IMAGEM ABALADA
A Brigada Sanitária desponta na Rua da
Alfândega, com baldes, vassouras, desinfetantes e caixas de injeções. Como uma
enxurrada, espraia-se pela via, estrondeia e inunda as moradias coletivas. À
força aplica-se a vacina contra a varíola. A comoção transborda para as
calçadas de onde se assiste a evacuação dos moradores para que a desinfecção
possa ser executada nos domicílios. Ocorre o expurgo definitivo de algumas
famílias. O regulamento do Código Sanitário é preciso: a alta insalubridade de
um espaço determina a desocupação imediata para a demolição do imóvel. O bafio
dos interiores se mescla com a inhaca dos agentes sanitários. Caixas d’água,
empenas e calhas são lavadas; quintais varridos; ralos e bueiros petrolizados e
entulho é removido. Ratos correm; baratas voam; pulgas pulam; o desespero
desaloja-se ao leu, sem rumo.
O projeto de vacinação obrigatória entra na
Câmara Federal a 18 de agosto. No mesmo dia, falece, na Rua da Alfândega, uma
moradora vacinada. A imprensa divulga a
morte na manhã seguinte, com editoriais que questionam a aplicação da injeção
sem respaldo legal. Apolônio Cidadão frisa que o governo faz da arbitrariedade
uma norma de conduta, retoma as dúvidas com relação à segurança da imunização e
convoca o Diretor da Saúde para explicar à população sobre as causas do novo
infortúnio.
Pressionado pelas críticas e convocações,
Oswaldo Cruz envia uma mensagem às redações: “examinei o corpo da falecida e
não encontrei nenhuma evidência de ser a vacina a causa da morte súbita.

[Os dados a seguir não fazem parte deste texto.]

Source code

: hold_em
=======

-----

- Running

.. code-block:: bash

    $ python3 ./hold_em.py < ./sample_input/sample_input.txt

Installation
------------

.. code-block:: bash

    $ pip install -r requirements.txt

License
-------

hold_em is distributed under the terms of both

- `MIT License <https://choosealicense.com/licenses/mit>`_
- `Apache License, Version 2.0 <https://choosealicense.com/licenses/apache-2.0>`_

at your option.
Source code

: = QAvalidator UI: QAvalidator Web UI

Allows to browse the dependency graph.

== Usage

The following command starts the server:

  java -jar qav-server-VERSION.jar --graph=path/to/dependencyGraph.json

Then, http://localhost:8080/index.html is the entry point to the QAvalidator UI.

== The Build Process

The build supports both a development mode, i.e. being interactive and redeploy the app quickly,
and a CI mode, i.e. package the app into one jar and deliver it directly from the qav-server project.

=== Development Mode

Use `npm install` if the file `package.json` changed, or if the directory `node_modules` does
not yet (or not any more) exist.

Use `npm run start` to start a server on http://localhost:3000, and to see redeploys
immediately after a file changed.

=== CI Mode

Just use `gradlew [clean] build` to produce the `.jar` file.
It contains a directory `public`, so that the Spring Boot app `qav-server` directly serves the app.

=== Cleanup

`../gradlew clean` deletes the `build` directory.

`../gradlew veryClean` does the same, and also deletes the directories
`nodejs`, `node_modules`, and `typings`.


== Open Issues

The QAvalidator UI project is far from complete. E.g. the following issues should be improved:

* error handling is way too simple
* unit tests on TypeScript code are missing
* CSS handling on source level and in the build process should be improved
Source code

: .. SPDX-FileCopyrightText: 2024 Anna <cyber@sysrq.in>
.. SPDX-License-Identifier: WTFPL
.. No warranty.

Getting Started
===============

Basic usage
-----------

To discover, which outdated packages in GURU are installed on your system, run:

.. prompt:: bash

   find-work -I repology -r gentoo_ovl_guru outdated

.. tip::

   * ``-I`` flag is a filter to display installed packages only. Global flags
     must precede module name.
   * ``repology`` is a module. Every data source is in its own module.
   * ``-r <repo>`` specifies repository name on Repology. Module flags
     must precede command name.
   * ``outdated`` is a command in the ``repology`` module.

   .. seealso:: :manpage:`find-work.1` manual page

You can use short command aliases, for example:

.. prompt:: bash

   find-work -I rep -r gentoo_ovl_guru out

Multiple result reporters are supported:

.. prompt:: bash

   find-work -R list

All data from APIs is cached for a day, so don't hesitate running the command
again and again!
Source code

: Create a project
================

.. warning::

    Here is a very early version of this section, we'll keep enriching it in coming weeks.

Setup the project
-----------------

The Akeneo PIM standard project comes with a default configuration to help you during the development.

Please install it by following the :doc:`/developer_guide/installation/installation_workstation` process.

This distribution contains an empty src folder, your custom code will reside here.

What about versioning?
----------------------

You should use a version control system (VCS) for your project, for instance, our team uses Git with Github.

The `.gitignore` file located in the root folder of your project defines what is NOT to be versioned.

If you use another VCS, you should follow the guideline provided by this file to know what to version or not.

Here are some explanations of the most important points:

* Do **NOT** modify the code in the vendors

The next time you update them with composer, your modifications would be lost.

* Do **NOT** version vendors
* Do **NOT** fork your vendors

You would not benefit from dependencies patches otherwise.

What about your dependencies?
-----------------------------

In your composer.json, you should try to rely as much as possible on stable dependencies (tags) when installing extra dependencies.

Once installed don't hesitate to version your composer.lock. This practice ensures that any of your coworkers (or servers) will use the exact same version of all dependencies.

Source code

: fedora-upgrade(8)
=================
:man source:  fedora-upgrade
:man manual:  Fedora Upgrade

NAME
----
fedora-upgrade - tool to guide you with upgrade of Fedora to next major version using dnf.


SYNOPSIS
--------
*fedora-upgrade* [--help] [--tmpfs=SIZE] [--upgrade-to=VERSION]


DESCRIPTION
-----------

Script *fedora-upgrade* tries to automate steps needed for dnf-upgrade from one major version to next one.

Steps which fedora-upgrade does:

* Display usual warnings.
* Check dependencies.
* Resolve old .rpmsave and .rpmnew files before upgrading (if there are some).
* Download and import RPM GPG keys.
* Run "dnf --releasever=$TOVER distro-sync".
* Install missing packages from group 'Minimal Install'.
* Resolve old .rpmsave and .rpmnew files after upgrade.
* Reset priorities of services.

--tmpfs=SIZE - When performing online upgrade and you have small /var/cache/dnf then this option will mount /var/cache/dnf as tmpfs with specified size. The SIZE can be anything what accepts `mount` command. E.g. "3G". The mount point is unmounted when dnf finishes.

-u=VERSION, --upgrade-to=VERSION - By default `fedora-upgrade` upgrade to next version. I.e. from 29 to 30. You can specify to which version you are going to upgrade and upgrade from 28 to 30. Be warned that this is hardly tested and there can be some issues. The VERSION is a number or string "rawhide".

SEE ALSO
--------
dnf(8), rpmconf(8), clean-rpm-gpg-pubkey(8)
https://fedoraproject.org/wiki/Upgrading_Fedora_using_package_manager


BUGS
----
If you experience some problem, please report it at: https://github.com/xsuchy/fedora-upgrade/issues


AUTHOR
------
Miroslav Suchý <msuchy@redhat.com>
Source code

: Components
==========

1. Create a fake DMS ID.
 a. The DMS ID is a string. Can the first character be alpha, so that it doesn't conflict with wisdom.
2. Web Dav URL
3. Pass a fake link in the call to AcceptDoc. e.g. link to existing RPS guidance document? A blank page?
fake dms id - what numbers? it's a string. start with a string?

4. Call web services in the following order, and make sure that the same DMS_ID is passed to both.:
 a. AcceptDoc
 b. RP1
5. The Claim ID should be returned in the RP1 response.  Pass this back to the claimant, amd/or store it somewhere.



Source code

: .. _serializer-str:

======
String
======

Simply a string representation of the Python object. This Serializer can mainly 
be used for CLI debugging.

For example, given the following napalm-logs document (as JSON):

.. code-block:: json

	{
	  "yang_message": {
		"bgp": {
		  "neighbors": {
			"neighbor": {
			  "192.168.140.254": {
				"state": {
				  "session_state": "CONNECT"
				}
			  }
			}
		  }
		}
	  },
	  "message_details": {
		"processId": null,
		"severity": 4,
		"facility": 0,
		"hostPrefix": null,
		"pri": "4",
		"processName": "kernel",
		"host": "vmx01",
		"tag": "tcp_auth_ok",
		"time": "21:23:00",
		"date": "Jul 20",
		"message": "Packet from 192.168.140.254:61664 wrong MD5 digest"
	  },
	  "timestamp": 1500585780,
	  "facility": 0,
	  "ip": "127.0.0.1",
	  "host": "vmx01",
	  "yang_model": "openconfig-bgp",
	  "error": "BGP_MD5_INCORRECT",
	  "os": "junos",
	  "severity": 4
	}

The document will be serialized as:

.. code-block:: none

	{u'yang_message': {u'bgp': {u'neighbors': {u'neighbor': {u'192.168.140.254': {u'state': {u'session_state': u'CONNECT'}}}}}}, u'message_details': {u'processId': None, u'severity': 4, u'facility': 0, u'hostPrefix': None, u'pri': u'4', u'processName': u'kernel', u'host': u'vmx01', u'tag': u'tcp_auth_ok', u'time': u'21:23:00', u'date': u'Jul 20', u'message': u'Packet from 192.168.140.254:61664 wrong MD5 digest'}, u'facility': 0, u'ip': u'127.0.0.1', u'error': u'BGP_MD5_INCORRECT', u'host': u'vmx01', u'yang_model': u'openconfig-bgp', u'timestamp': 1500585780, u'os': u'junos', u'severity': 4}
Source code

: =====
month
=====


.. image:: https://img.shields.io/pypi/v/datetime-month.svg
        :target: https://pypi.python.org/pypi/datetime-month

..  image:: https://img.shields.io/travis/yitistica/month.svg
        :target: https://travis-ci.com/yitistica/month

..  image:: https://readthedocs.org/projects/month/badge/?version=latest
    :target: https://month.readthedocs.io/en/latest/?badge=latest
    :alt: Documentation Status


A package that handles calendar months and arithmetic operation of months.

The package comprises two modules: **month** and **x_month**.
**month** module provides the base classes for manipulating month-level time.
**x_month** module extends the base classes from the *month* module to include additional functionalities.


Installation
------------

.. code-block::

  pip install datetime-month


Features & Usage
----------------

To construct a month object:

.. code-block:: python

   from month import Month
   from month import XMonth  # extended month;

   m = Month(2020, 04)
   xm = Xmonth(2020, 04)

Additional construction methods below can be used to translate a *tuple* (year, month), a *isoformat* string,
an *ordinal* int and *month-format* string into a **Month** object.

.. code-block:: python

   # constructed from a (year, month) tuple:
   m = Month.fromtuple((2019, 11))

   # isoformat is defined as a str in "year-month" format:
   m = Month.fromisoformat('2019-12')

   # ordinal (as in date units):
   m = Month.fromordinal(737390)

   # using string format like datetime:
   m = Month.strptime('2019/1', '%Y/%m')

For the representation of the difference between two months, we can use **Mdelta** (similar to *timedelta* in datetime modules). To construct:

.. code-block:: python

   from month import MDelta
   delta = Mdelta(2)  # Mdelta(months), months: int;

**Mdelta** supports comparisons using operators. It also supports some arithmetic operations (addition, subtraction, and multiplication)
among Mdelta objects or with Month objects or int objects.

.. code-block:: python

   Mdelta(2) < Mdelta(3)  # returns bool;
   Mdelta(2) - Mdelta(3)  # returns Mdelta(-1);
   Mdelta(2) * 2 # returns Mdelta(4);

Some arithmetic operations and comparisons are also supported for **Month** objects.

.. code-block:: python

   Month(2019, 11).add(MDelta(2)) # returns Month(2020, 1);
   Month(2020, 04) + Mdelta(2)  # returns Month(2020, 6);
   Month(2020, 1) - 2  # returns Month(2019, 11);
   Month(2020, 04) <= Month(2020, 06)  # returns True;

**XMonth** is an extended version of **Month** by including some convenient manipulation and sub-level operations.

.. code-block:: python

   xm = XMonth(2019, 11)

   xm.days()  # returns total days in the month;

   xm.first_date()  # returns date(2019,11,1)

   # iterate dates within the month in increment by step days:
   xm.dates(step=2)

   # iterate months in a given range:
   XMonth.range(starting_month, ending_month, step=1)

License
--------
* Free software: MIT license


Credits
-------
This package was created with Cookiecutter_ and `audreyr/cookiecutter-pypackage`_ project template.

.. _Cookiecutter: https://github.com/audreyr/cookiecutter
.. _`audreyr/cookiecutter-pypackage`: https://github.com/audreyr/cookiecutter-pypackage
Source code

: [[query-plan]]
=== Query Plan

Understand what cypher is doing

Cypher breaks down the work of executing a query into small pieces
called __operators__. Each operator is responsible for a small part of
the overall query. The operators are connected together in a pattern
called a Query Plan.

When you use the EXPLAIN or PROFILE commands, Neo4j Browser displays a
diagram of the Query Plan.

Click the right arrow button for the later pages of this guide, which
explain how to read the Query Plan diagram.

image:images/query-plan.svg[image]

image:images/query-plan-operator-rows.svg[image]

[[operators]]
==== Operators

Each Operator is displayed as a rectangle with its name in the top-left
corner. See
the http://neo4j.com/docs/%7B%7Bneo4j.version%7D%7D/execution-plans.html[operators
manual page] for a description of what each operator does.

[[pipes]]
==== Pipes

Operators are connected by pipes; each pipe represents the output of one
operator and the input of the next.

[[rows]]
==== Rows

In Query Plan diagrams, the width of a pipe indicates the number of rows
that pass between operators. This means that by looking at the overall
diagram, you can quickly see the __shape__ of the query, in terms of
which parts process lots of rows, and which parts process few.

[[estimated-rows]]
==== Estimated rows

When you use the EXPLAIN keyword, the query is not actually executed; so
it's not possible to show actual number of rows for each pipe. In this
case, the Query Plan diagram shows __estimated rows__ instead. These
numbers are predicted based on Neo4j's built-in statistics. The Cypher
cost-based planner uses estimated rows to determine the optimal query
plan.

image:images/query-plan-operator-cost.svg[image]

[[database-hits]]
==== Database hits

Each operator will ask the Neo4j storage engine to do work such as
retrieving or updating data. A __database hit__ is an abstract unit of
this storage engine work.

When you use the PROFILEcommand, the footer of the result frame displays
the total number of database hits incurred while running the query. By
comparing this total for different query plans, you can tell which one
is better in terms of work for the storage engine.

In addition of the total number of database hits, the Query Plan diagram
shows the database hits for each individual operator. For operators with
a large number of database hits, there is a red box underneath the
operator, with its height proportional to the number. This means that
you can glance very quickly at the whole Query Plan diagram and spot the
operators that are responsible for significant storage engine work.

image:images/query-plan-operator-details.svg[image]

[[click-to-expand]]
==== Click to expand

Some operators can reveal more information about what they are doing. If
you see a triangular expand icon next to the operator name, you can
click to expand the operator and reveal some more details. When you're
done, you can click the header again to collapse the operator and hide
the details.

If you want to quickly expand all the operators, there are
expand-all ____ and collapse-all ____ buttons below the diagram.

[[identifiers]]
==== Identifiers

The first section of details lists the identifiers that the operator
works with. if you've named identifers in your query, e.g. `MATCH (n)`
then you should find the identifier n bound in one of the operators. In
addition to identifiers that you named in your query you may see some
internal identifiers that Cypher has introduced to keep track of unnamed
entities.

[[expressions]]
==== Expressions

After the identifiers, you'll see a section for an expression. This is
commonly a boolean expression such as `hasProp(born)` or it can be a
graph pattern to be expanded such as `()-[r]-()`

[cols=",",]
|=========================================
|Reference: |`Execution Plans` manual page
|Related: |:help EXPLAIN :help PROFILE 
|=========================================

Concluo que sintomas desconhecidos causaram o debilitamento do organismo da
jovem, e tenho a consciência tranquila do dever cumprido científica e
honradamente à frente da Diretoria de Saúde”.
A oposição jornalística explora o
pronunciamento.
“Podemos enxergar na declaração de Dr.
Oswaldo Cruz uma contestação formal do laudo médico?”
“Essa contestação ilustra o monopólio do
saber científico que o Diretor Geral de Saúde busca ter!”
“Que fé pode merecer os médicos do nosso Necrotério
municipal, se o governo é o primeiro a desautorizá-los e menosprezar seus
atestados?”
Theodoro se irrita com a atitude precipitado
de Cruz. Procura o presidente.
-- Impossível trabalhar assim.
-- Lastimo a repercussão negativa da
declaração, mas o Diretor de Saúde possui autonomia. Sobreviveremos a esse
incidente. Algo mais?
-- Não, senhor presidente.
Persistem os pedidos de esclarecimentos da
morte da jovem. Numa tentativa autônoma de resolver o assunto, o ministro da
Justiça declara aos jornalistas que convocará o médico legisla para ouvir seu
parecer. A decisão se estampa nos jornais.
De novo Theodoro se reúne com Rodrigues
Alves.
-- É uma acareação o que o Dr. Seabra propôs. Se
endossar o laudo do médico legista, irá desmoralizar o Diretor de Saúde, se o
refutar, aumentará o fogo da discórdia.
-- Vamos superar esse revés e cuide para não
se desgastar com seus pares. A cizânia não pode embrenhar pelo governo.
-- Contudo, há de convir, senhor presidente, para
as boas relações com a imprensa, preciso saber, em tempo hábil, de intenções de
entrevistas e de comunicados às redações.
-- Falarei com cada um e combinaremos
procedimentos adequados.
-- Nesse caso específico, só nos resta deixar
o dito pelo não dito – e se calou.
Não ousou dizer o que o presidente entendeu
de mexer no fétido daquela questão.
Sem retorno para a opinião pública das
conclusões da tal acareação, que ninguém soube se houve, a imagem do governo
sofreu outro abalo junto à opinião pública.